Sunday, June 8, 2014

On "The Slenderman" Assault

One of the things I've learned in the last 30 years is that the medium might not actually be the message but different mediums have very real and decisive differences in effect.  Pretending that electronic media, TV and radio and movies, doesn't have a vastly greater potential effect than print or word of mouth, untransmitted, is irresponsible and dangerous.    Yet our judicial system has taken the easy way out by pretending that, for the most part, those real differences, demonstrated most compellingly by the use of despots and dictators to enslave, harm and murder enormous numbers of people in the 20th century, are not there, regulating media that have proven their vastly enhanced potency and potential  danger are essentially the same thing as a two or four page newspaper put out with an 18th century press and distributed by stage coach.   I believe that, in the period in which right-wing judges have abandoned the suppression of smut in favor of total "free speech-free press" libertarianism,  we have seen one part of the judiciary, the far right, use what was once a liberal ploy to its own ends, using it to attack and likely damage if not destroy government by, of and, most important of all FOR THE PEOPLE using a vocabulary given it by the ACLU and the financially invested champions of unrestricted, unfettered media.

But the internet was supposed to take care of that, it was supposed to make Every Man a reporter, editor, publisher, it was supposed to insure that all ideas are presented so that the right ideas, the best ideas, the most idealistic of ideas wins the struggle in which, by some magical thinking, the ideas that are optimally beneficial will inevitably defeat the worst ideas, the lies, slanders and salacious libels, the calls for hatred and violence, even the calls for committing genocide.

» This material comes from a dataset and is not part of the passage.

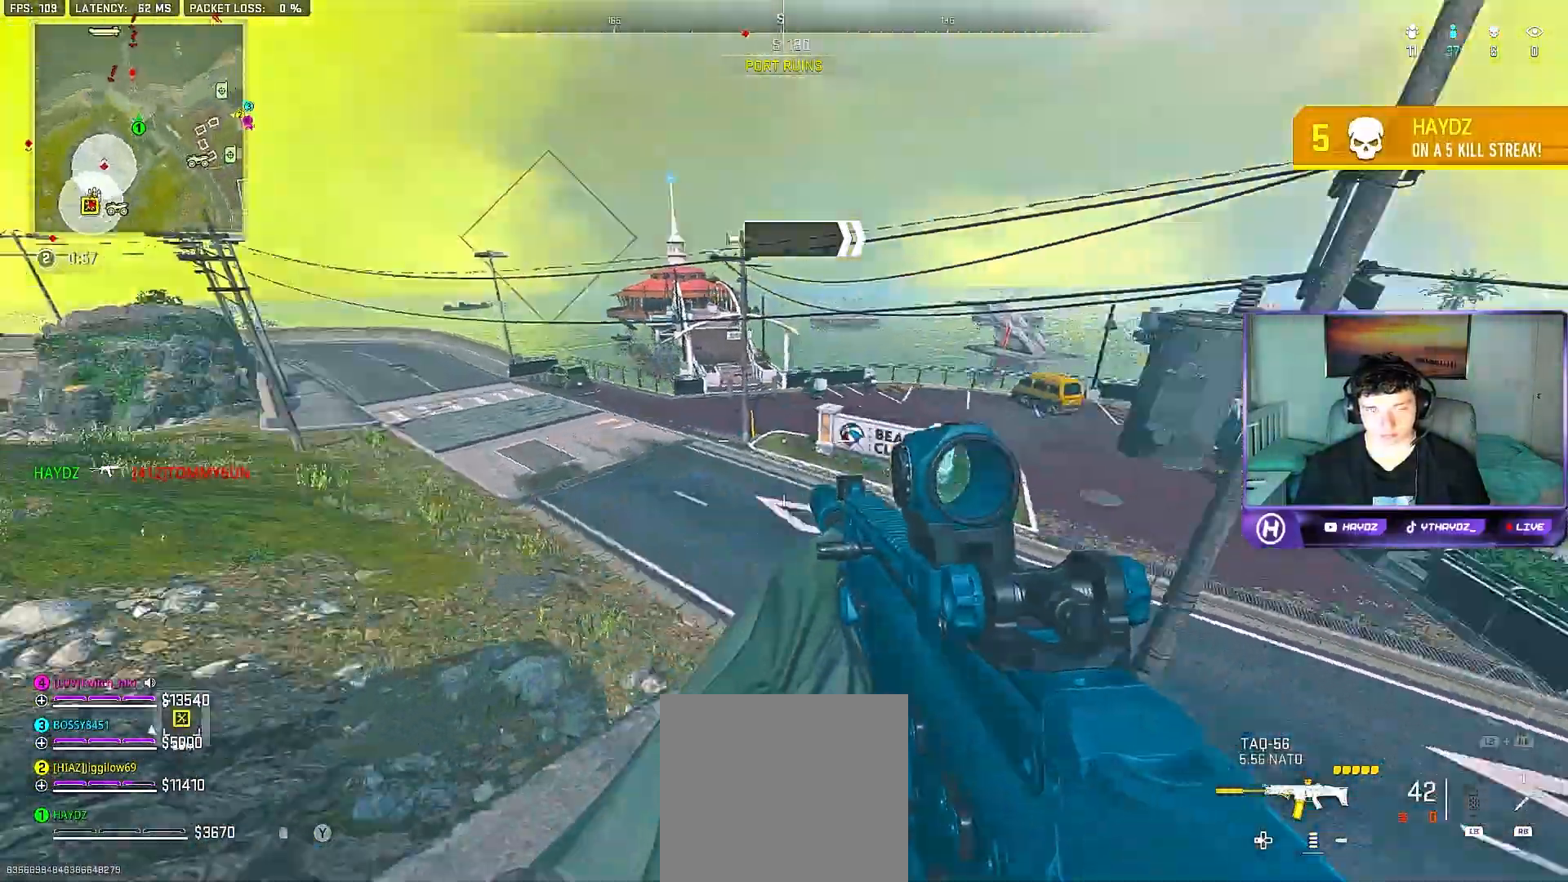
{"buttons": [], "left_stick": "up-left", "right_stick": "center", "events": [[83, "right_stick", "center"], [100, "left_stick", "right"], [150, "X", "down"], [250, "X", "up"], [317, "X", "down"], [417, "X", "up"], [450, "left_stick", "up-left"]]}
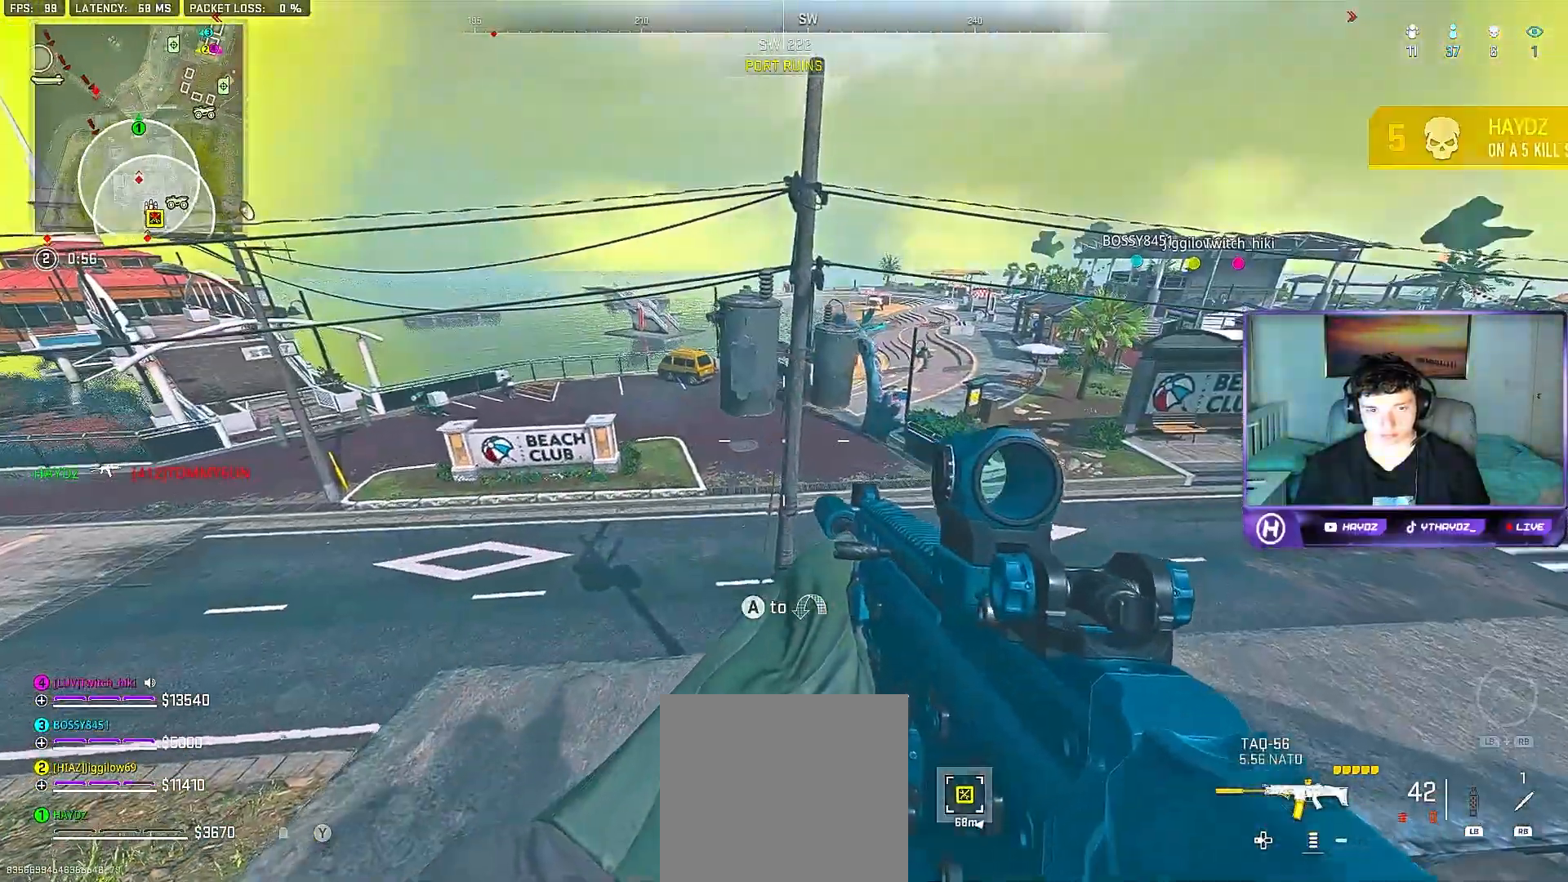
{"buttons": ["R3"], "left_stick": "down-right", "right_stick": "up-left", "events": [[17, "left_stick", "left"], [450, "left_stick", "down"], [450, "right_stick", "up-left"], [467, "R3", "down"], [500, "left_stick", "down-right"]]}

That idea is most stunningly uninformed.  It willfully ignores the history of the past century of electronic, mass media and its use by both industry and governments.  It is willfully blind to the fact that, if anything, mass communication can use the worst in us, the laziest in us, the most addicted to the easy sensations of the unthinking excitement of a lynch mob the pleasure of in-crowd enhancement of its identity by asserting its superiority to other groups, social, ethnic, racial, gender,  etc.

This post began in reading the online discussion of the story about the nearly successful murder of a 12-year-old girl by two other 12-year-old girls inspired by some idiotic scary online story, "The Slenderman" that has, as they say, gone viral, among a cult of online devotee to this malevolent make believe figure.   Slenderman seems exactly like the kind of "person" who would appeal to and inspire the actions of those already twisted by the unnamed sickness that such "viruses" can cause, as can the very real figures such as those Adam Lanza is reported to have found inspiring.   Among the online chatter I've seen about this some of the "thinking" about it is obviously an attempt to protect the imaginary "Slenderman" from blame in his role in inspiring the diseased thinking of 12-year-olds, who are reportedly going to be tried as adults.  Our libertarian society seems to be accepting a world in which children who have been led to sick fantasies by people older than they are, have fewer protections of their real status AS CHILDREN than an imaginary man.   Even the victim has been implicated in her own attack by questions as to whether or not she was involved in some childhood cult of Slenderman fans, perhaps attacked because she wanted out.

I don't see how this can continue.  The increasing effects of mass communication to twist socieites and governments can't be swept under the Constitutional rug forever.   Eventually people will gain the language to think about and discuss the horrors that those produce, the language to contradict the current language of speech-press libertarianism.  That is inevitable, because, if anything, the internet has shown it has the power to magnify those horrors.   Eventually this reality will change peoples' thinking and it will be used politically.  
Either liberals can keep carrying water for the commercial interests that have put the anti-liberal, libertarian lies about the great good of unrestrained, unrestricted electronic mass media in their minds or they can change that and control the outcome to both maintain the really important speech freedom, that which can enhance the common good.  Or it can, once again, allow the right, which has no interest in enhancing the common good, to manipulate things as they did in a line of rulings from Buckley v Valeo to Citizens United and onward.   Liberals have no right to be irresponsible in this issue, taking the lazy and easy route of free speech, free press absolutism.